On an eight-million-vector index with M=32 and efSearch=128, recall@10 measured against a flat exact baseline held at roughly 0.97. Median query latency dropped from about 280 ms (flat) to under 2 ms (HNSW) on a single core, a hundred-fold improvement that made real-time dedup feasible. Across a labeled evaluation set the pipeline removed about 31 percent of incoming documents as near-duplicates, with cross-language pairs accounting for nearly a third of those catches. False merges stayed under 1 percent after the two-threshold change.

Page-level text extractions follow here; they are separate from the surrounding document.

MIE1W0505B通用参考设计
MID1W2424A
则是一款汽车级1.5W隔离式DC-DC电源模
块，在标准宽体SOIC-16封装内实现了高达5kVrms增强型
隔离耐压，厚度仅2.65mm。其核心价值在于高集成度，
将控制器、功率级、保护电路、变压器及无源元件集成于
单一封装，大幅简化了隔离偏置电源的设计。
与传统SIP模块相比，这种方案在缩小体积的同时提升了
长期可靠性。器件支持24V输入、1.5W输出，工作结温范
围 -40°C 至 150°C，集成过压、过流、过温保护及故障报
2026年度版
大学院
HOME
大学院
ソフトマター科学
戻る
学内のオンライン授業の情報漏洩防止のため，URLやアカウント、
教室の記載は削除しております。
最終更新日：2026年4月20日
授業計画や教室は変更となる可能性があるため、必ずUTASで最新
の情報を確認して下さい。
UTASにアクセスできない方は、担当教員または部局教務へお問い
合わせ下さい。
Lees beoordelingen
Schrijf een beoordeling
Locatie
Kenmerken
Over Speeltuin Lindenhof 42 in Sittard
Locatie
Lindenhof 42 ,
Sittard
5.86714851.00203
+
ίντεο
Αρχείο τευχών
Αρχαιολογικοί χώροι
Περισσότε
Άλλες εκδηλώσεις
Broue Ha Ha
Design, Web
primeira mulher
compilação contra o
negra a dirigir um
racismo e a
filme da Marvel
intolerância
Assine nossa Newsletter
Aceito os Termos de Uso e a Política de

The single biggest accuracy win was not a better index. It was admitting that English-to-English and English-to-Hindi duplicates do not live at the same cosine distance.

Pitfalls I hit

Forgetting to normalize. Inner product on un-normalized vectors is not cosine. One missed normalize_L2 call silently wrecked thresholds.
Deletes. HNSW does not support true deletion well. I used tombstoning and periodic full rebuilds rather than removing nodes in place.
Memory. HNSW keeps the full graph and all vectors in RAM. At M=32 the graph overhead alone was significant; I eventually paired HNSW with product quantization for the largest shards.
One global threshold. Covered above, but worth repeating because it caused the most subtle bugs.

Lessons

Approximate search is not a compromise you apologize for; at this scale it is the only thing that works, and 97 percent recall at a hundredth of the latency is an obviously good trade. Tune efSearch in production and leave M and efConstruction fixed at build time. Treat the embedding model and the threshold as a single coupled system, because the geometry your encoder produces dictates every distance decision downstream. And measure recall against an exact baseline on real data, not on synthetic vectors, because the hard cases are always the cross-lingual ones.

Conclusion

FAISS HNSW turned an intractable quadratic problem into a sub-millisecond graph walk, and multilingual embeddings plus language-aware cosine thresholds turned that fast search into trustworthy deduplication. The pipeline now keeps a multilingual corpus clean in real time, and the architecture has held up as the corpus has grown. If I were starting again, I would spend less time chasing a perfect threshold and more time on the embedding alignment that makes the threshold meaningful in the first place.